Maria Arundelli aveva seguito con interesse il matrimonio della sua compagna di collegio, lieta di ritrovare nell’Arabella Pianelli, che a Cremenno chiamavano la maestrina, una buona relazione e un’amica che non avrebbe badato troppo all’etichetta delle visite e dei ricevimenti. Capì subito che la poveretta non era molto felice. Quando seppe del brutto accidente capitatole sulla pubblica strada, corse a trovarla e raccolse delle confessioni che le strinsero il cuore. La visita improvvisa dell’Augusta a sera tarda e le mille parole che in tre minuti la veneta pronunciò sulla soglia dell’uscio, l’avevano messa sossopra. Non potè dormire la notte e già si preparava a uscir di casa per aver delle notizie, quando Arabella, bianca come una morta, le comparve davanti.

Le due compagne di scuola si abbracciarono senza parlare, senza piangere.

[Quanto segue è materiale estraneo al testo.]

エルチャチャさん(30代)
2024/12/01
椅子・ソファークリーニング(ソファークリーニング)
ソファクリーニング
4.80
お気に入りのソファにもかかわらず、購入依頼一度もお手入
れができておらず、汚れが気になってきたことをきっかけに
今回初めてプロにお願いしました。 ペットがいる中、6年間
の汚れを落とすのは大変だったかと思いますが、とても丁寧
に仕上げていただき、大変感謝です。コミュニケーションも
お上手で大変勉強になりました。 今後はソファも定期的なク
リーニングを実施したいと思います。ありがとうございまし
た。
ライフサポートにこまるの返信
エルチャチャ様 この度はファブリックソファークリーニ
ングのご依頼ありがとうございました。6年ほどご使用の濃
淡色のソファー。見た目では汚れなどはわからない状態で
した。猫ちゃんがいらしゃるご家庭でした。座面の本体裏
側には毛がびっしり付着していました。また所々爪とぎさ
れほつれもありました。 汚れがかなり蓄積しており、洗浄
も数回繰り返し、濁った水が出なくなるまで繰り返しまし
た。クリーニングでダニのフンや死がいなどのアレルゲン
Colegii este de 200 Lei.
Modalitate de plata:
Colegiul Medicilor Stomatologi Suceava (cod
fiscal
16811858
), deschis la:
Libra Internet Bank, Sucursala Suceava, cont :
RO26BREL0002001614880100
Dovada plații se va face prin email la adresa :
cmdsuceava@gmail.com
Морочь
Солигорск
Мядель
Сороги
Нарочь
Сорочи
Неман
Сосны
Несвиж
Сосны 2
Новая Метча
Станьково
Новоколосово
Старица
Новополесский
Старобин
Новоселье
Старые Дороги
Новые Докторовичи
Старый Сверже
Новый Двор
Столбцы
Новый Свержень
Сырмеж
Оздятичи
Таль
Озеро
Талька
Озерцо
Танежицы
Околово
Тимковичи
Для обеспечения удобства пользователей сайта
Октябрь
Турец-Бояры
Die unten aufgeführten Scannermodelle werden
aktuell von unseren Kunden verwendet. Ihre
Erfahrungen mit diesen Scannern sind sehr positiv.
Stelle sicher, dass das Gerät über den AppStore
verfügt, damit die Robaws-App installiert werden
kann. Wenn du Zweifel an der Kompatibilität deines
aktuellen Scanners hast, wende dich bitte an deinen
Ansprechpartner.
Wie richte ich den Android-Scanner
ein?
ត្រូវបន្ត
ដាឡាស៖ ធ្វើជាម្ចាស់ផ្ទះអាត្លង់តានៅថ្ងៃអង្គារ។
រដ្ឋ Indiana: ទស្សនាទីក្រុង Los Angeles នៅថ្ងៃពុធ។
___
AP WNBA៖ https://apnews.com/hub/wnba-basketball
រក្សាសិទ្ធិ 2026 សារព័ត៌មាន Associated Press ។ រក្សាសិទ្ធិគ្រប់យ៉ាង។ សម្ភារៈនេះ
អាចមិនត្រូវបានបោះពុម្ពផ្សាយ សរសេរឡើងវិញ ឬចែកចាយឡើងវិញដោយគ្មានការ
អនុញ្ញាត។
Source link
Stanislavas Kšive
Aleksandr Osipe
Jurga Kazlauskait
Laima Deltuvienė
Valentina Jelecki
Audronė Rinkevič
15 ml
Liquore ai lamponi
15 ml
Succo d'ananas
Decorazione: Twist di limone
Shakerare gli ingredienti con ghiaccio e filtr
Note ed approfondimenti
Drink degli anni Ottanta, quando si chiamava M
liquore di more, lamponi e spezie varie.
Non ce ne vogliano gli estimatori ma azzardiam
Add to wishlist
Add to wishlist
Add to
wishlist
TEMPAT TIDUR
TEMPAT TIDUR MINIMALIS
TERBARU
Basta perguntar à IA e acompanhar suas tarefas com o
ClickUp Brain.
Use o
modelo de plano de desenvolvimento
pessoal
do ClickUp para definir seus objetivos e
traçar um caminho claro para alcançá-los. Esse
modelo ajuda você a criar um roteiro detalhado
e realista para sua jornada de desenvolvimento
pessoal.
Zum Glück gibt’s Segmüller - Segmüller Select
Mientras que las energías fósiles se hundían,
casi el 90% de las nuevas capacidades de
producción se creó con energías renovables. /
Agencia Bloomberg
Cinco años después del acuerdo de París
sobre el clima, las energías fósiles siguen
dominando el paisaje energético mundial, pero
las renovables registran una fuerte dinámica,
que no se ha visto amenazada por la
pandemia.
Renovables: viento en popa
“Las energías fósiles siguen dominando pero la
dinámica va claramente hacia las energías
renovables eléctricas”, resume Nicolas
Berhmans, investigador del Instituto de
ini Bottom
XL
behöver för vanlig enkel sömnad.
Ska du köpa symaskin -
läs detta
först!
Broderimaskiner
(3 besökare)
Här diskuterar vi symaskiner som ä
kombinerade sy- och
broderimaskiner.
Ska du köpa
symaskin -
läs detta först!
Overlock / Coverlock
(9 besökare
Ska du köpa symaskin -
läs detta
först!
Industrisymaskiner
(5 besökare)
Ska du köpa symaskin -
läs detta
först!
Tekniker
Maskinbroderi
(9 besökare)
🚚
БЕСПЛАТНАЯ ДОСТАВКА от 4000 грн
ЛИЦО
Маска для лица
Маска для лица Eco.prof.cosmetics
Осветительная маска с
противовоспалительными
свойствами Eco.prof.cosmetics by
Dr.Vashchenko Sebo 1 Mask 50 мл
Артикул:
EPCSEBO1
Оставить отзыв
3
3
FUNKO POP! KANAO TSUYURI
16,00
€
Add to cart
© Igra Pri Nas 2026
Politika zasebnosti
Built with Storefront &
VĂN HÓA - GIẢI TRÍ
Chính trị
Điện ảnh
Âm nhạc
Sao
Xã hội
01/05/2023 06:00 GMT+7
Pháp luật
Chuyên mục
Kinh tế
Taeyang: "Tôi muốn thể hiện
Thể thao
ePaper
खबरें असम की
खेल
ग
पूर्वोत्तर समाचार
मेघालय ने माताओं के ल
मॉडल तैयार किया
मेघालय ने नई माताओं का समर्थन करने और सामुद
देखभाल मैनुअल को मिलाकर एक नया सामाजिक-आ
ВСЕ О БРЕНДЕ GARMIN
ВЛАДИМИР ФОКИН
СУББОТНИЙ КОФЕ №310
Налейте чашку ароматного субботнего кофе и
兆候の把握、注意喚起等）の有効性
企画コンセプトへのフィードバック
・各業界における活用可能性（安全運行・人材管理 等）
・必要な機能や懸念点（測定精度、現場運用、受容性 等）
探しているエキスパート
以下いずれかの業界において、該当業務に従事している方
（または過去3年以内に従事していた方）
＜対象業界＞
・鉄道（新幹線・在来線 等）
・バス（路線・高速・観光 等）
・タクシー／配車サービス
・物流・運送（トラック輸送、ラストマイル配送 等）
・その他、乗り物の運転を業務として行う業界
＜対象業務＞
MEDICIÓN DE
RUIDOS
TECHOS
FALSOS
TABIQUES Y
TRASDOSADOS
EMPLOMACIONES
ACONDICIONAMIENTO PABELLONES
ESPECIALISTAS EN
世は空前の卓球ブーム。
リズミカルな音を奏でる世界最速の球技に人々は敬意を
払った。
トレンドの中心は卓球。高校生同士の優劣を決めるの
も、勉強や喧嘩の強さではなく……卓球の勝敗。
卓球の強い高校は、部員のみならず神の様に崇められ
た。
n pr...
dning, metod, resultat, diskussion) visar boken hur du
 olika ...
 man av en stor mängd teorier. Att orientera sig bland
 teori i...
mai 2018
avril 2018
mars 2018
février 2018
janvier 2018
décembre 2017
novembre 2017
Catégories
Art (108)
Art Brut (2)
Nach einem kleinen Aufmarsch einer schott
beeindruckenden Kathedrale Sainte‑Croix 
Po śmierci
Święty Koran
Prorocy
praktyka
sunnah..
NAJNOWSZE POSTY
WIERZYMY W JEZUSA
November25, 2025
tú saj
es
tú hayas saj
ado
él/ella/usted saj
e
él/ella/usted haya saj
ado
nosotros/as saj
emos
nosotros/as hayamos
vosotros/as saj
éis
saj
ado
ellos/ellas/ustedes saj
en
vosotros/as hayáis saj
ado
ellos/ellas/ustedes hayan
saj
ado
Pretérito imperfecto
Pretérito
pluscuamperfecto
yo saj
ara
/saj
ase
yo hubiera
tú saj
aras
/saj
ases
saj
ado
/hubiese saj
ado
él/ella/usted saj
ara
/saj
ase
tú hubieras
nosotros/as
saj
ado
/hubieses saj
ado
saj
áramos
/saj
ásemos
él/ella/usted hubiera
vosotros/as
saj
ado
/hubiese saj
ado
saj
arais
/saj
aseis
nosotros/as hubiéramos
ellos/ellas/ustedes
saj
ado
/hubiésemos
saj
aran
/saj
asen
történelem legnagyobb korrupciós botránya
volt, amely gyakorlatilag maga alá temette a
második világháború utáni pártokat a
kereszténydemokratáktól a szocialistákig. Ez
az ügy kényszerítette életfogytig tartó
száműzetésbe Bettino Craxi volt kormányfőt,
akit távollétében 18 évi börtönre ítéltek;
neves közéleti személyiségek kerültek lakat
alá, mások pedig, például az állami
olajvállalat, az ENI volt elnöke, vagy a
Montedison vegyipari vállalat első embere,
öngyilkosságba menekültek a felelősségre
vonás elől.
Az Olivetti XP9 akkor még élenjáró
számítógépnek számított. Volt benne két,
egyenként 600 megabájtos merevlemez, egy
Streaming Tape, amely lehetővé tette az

— Vieni, la mia povera tosa: contami questa storia.

— Sarei venuta fin da ieri, ma ho avuto paura. Ti disturbo?

— Niente affatto, Giorgio ha approfittato del giovedì e della bella giornata per condurre la bambina dalla nonna in campagna, non ci siamo che io e Napo; anzi se permetti sento che piange, vado a prenderlo, perchè è la sua ora.